- INPUT DATA -
____________________

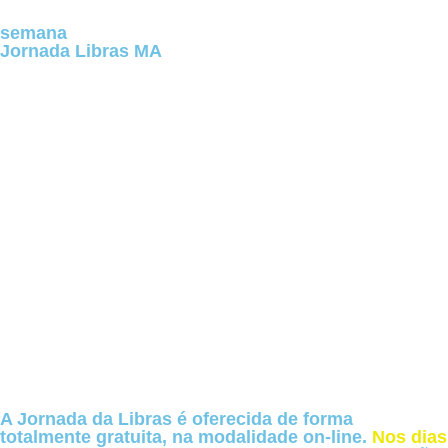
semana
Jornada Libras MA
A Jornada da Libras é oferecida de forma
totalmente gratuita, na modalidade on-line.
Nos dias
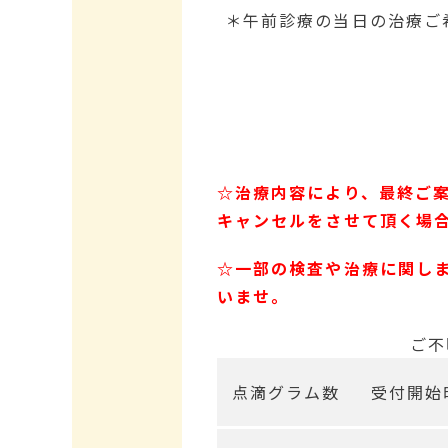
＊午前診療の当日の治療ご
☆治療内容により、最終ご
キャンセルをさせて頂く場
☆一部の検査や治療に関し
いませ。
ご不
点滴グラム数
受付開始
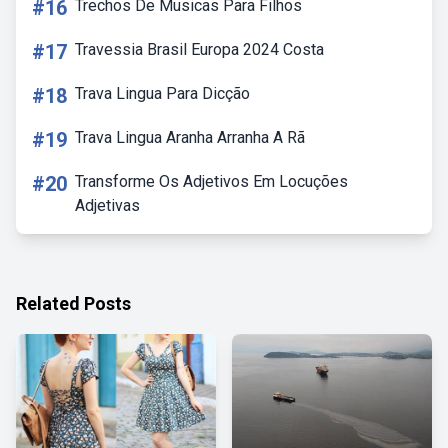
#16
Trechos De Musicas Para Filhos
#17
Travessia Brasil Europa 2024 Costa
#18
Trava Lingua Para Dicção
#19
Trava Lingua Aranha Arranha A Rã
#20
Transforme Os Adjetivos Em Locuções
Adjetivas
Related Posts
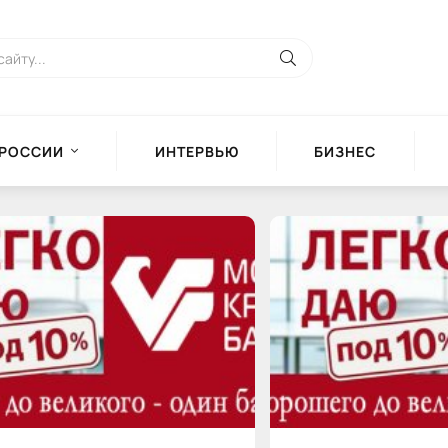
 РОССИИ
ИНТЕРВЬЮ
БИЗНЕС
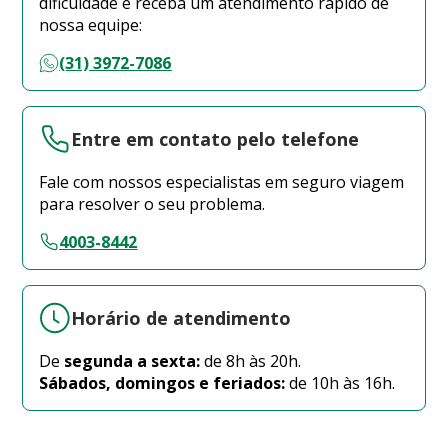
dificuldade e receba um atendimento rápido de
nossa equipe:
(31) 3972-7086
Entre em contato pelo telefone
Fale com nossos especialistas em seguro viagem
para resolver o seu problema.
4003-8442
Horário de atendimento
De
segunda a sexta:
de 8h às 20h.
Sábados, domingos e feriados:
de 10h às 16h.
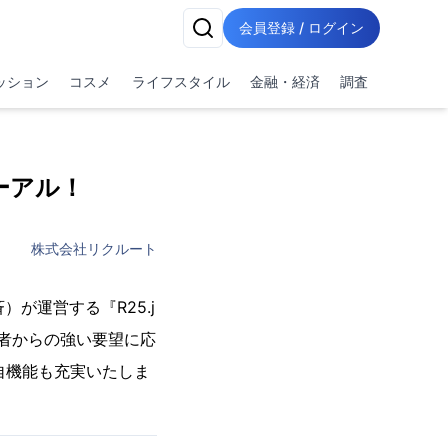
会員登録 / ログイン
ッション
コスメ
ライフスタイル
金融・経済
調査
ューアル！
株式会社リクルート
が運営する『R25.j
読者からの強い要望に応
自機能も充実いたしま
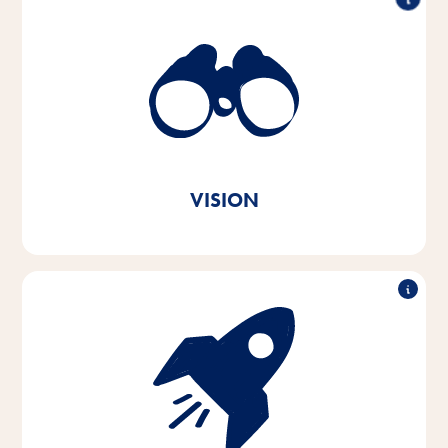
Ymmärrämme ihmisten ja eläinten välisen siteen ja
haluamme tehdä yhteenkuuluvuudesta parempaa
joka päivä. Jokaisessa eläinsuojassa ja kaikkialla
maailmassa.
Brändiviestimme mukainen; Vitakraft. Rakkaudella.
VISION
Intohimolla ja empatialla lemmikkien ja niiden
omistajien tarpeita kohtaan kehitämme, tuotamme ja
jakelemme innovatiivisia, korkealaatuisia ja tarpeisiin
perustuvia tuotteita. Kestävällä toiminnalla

____________________

- TASK OBJECTIVE -
Without including any picture, write out the material above exactly.

- RESULT OF THE TASK -
semana
Jornada Libras MA
A Jornada da Libras é oferecida de forma
totalmente gratuita, na modalidade on-line.
Nos dias
＊午前診療の当日の治療ご
☆治療内容により、最終ご
キャンセルをさせて頂く場
☆一部の検査や治療に関し
いませ。
ご不
点滴グラム数
受付開始
#16
Trechos De Musicas Para Filhos
#17
Travessia Brasil Europa 2024 Costa
#18
Trava Lingua Para Dicção
#19
Trava Lingua Aranha Arranha A Rã
#20
Transforme Os Adjetivos Em Locuções
Adjetivas
Related Posts
 РОССИИ
ИНТЕРВЬЮ
БИЗНЕС
dificuldade e receba um atendimento rápido de
nossa equipe:
(31) 3972-7086
Entre em contato pelo telefone
Fale com nossos especialistas em seguro viagem
para resolver o seu problema.
4003-8442
Horário de atendimento
De
segunda a sexta:
de 8h às 20h.
Sábados, domingos e feriados:
de 10h às 16h.
会員登録 / ログイン
ッション
コスメ
ライフスタイル
金融・経済
調査
ューアル！
株式会社リクルート
が運営する『R25.j
読者からの強い要望に応
自機能も充実いたしま
Ymmärrämme ihmisten ja eläinten välisen siteen ja
haluamme tehdä yhteenkuuluvuudesta parempaa
joka päivä. Jokaisessa eläinsuojassa ja kaikkialla
maailmassa.
Brändiviestimme mukainen; Vitakraft. Rakkaudella.
VISION
Intohimolla ja empatialla lemmikkien ja niiden
omistajien tarpeita kohtaan kehitämme, tuotamme ja
jakelemme innovatiivisia, korkealaatuisia ja tarpeisiin
perustuvia tuotteita. Kestävällä toiminnalla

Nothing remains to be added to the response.